For the study, researchers randomly assigned 44 participants to receive either nilvadipine or a placebo for six months. Neither researchers nor the participants knew who received the drug or the placebo that was evenly divided among the two groups. At the study’s start and after six months, researchers measured blood flow to specific regions of the brain using a unique magnetic resonance imaging (MRI) technique.
Results showed that blood flow to the hippocampus — the brain’s memory and learning center — increased by 20 percent among the nilvadipine group compared to the placebo group. Blood flow to other regions of the brain was unchanged in both groups.
“Even though no medical treatment is without risk, getting treatment for high blood pressure could be important to maintain brain health in patients with Alzheimer’s disease,” Classen said.
Researchers note that sample sizes were too small and follow-up time too short to reliably study the effects of this cerebral blood flow increase on structural brain measures and cognitive measures.

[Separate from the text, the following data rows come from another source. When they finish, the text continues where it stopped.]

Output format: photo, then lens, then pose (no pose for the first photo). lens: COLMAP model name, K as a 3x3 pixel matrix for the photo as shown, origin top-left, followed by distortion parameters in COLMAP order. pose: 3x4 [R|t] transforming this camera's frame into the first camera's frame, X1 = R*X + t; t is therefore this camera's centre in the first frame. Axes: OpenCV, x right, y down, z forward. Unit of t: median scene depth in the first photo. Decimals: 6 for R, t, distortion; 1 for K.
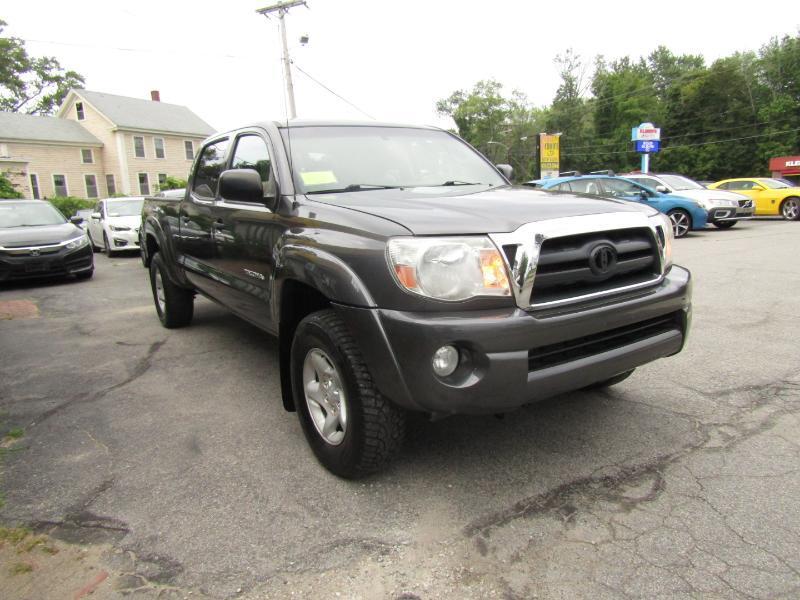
lens RADIAL K [[565.2, 0, 401.5], [0, 565.2, 301.1], [0, 0, 1]] dist [-0.017786, 0.005982]
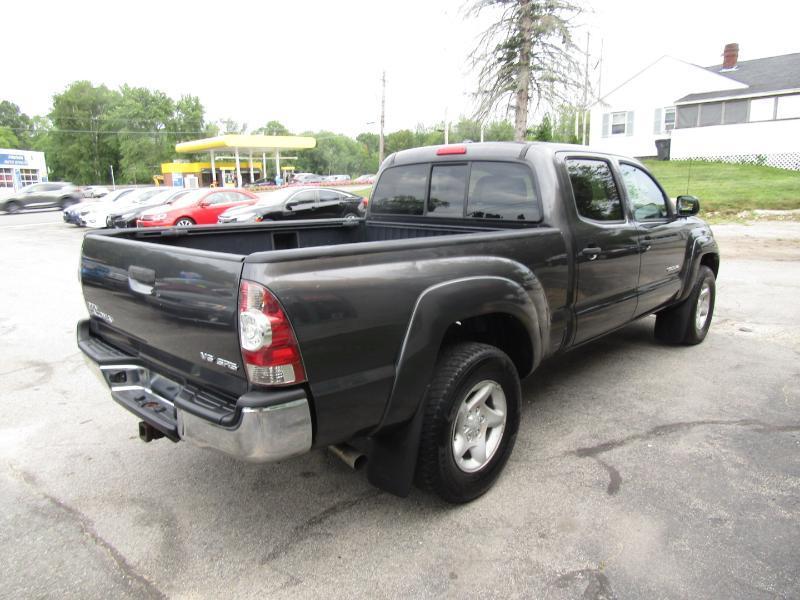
lens RADIAL K [[565.2, 0, 405.2], [0, 565.2, 301.1], [0, 0, 1]] dist [-0.017786, 0.005982]
pose [[-0.240187, -0.155689, 0.958160, -1.574271], [0.208216, 0.955818, 0.207503, -0.431277], [-0.948133, 0.249344, -0.197159, 2.070573]]
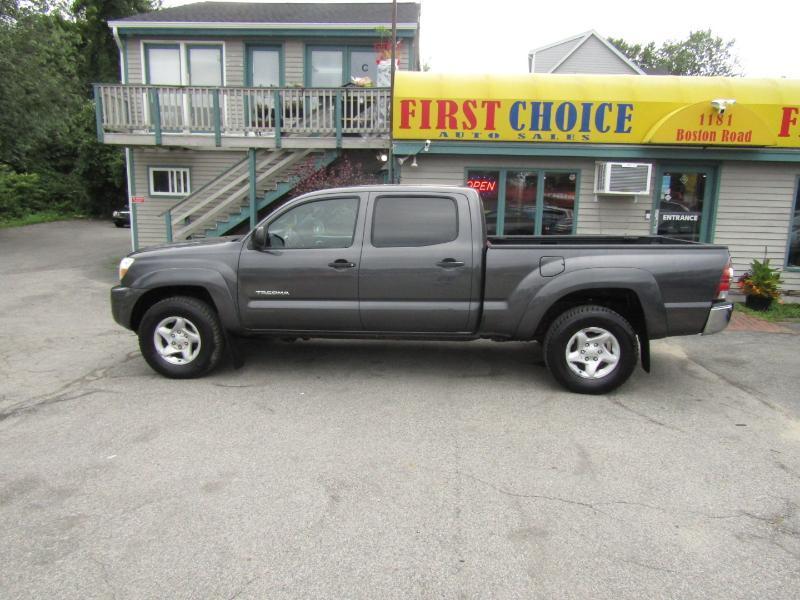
lens RADIAL K [[565.2, 0, 401.7], [0, 565.2, 299.1], [0, 0, 1]] dist [-0.017786, 0.005982]
pose [[-0.631182, 0.163696, -0.758164, 1.229303], [-0.135189, 0.939296, 0.315351, -0.685147], [0.763763, 0.301539, -0.570737, 2.607244]]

Study participants were screened between 2013 and 2015 as part of a larger research project comparing nilvadipine to placebo among more than 500 people with mild to moderate Alzheimer’s disease (average age 73, more than half female and most were Caucasian).
In that larger project, effects on cerebral blood flow were not measured. Overall, no clinical benefit was noted with use of nilvadipine. However, a subgroup of patients with only mild symptoms of disease did show benefit, in the sense of a slower decline in memory.
Previous studies have hinted that high blood pressure treatment could reduce the risk of developing dementia. The authors think that beneficial effects on brain blood flow could explain part of this effect.
The study is one of a few to use this MRI technique to probe the effects of treatment on cerebral blood flow, making additional research critical. In addition, the small number of participants of similar race and ethnicity mean that the results may not apply to other populations.
“In the future, we need to find out whether the improvement in blood flow, especially in the hippocampus, can be used as a supportive treatment to slow down progression of Alzheimer’s disease, especially in earlier stages of disease,” Claassen said.